A tower standing on a horizontal plane subtends a certain angle at a point 160 m apart from the foot of the tower. On advancing 100 m towards it, the tower is found to subtend an angle twice as before. The height of the tower is

Given : CD is the tower, AD = 160 m and AB = 100 m

=> BD = 160 - 100 = 60 m

To find : CD = $$h$$ = ?

Solution : $$\angle$$ DBC = $$2\theta$$ and $$\angle$$ DAC = $$\theta$$

In $$\triangle$$ ACD,

=> $$tan(\theta)=\frac{CD}{DA}$$

=> $$tan(\theta)=\frac{h}{160}$$ -----------(i)
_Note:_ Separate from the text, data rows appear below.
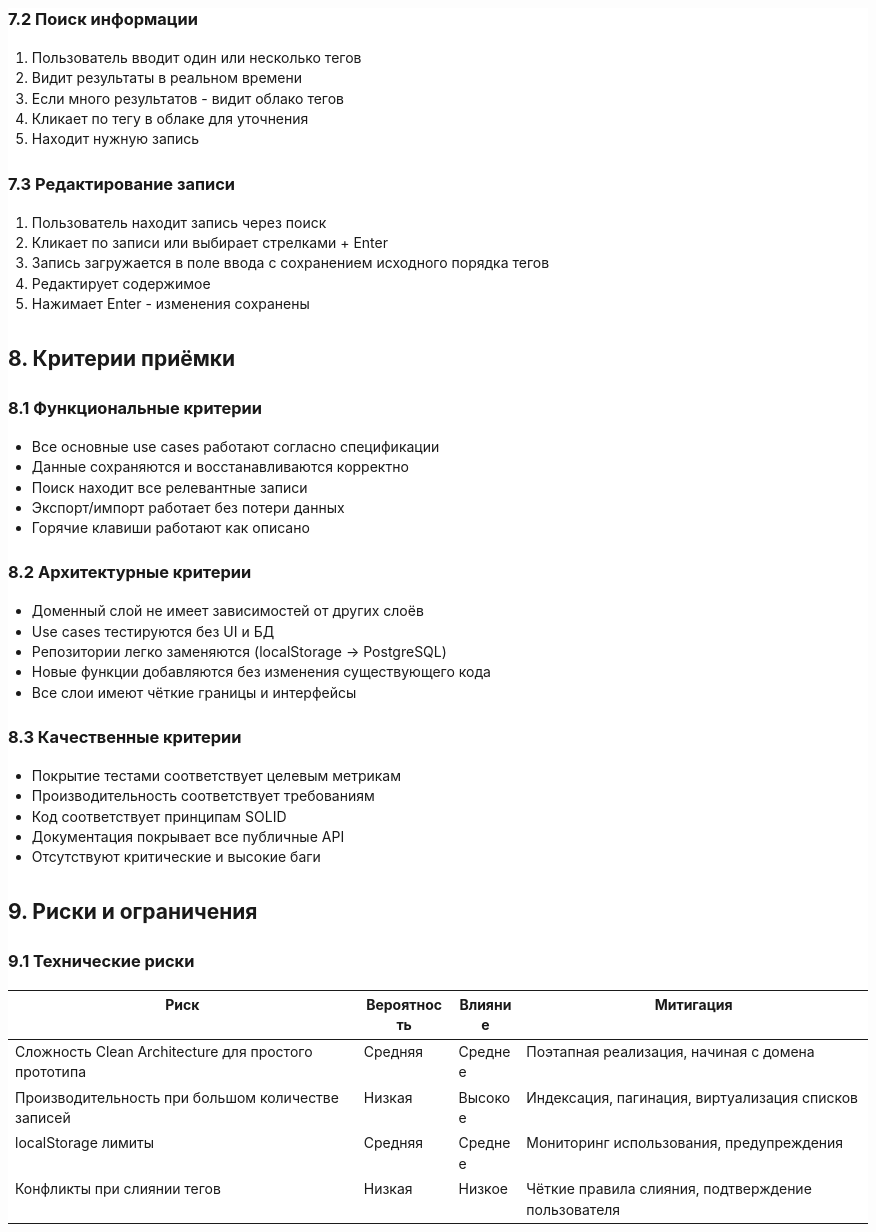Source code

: ### 7.2 Поиск информации

1. Пользователь вводит один или несколько тегов
2. Видит результаты в реальном времени
3. Если много результатов - видит облако тегов
4. Кликает по тегу в облаке для уточнения
5. Находит нужную запись

### 7.3 Редактирование записи

1. Пользователь находит запись через поиск
2. Кликает по записи или выбирает стрелками + Enter
3. Запись загружается в поле ввода с сохранением исходного порядка тегов
4. Редактирует содержимое
5. Нажимает Enter - изменения сохранены

## 8. Критерии приёмки

### 8.1 Функциональные критерии

- Все основные use cases работают согласно спецификации
- Данные сохраняются и восстанавливаются корректно
- Поиск находит все релевантные записи
- Экспорт/импорт работает без потери данных
- Горячие клавиши работают как описано

### 8.2 Архитектурные критерии

- Доменный слой не имеет зависимостей от других слоёв
- Use cases тестируются без UI и БД
- Репозитории легко заменяются (localStorage → PostgreSQL)
- Новые функции добавляются без изменения существующего кода
- Все слои имеют чёткие границы и интерфейсы

### 8.3 Качественные критерии

- Покрытие тестами соответствует целевым метрикам
- Производительность соответствует требованиям
- Код соответствует принципам SOLID
- Документация покрывает все публичные API
- Отсутствуют критические и высокие баги

## 9. Риски и ограничения

### 9.1 Технические риски

| Риск | Вероятность | Влияние | Митигация |
|------|-------------|---------|-----------|
| Сложность Clean Architecture для простого прототипа | Средняя | Среднее | Поэтапная реализация, начиная с домена |
| Производительность при большом количестве записей | Низкая | Высокое | Индексация, пагинация, виртуализация списков |
| localStorage лимиты | Средняя | Среднее | Мониторинг использования, предупреждения |
| Конфликты при слиянии тегов | Низкая | Низкое | Чёткие правила слияния, подтверждение пользователя |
Similarly, in $$\triangle$$ BCD,

=> $$tan(2\theta)=\frac{CD}{DB}$$

=> $$tan(2\theta)=\frac{h}{60}$$

=> $$\frac{2tan\theta}{1-tan^2\theta}=\frac{h}{60}$$

Substituting value from equation (i), we get :

=> $$2\times\frac{h}{160}=[1-(\frac{h}{160})^2]\times(\frac{h}{60})$$

=> $$\frac{60}{80}=1-(\frac{h}{160})^2$$

=> $$(\frac{h}{160})^2=1-\frac{3}{4}=\frac{1}{4}$$

=> $$\frac{h}{160}=\sqrt{\frac{1}{4}}=\frac{1}{2}$$

=> $$h=\frac{160}{2}=80$$

$$\therefore$$ Height of tower is 80 m

=> Ans - (A)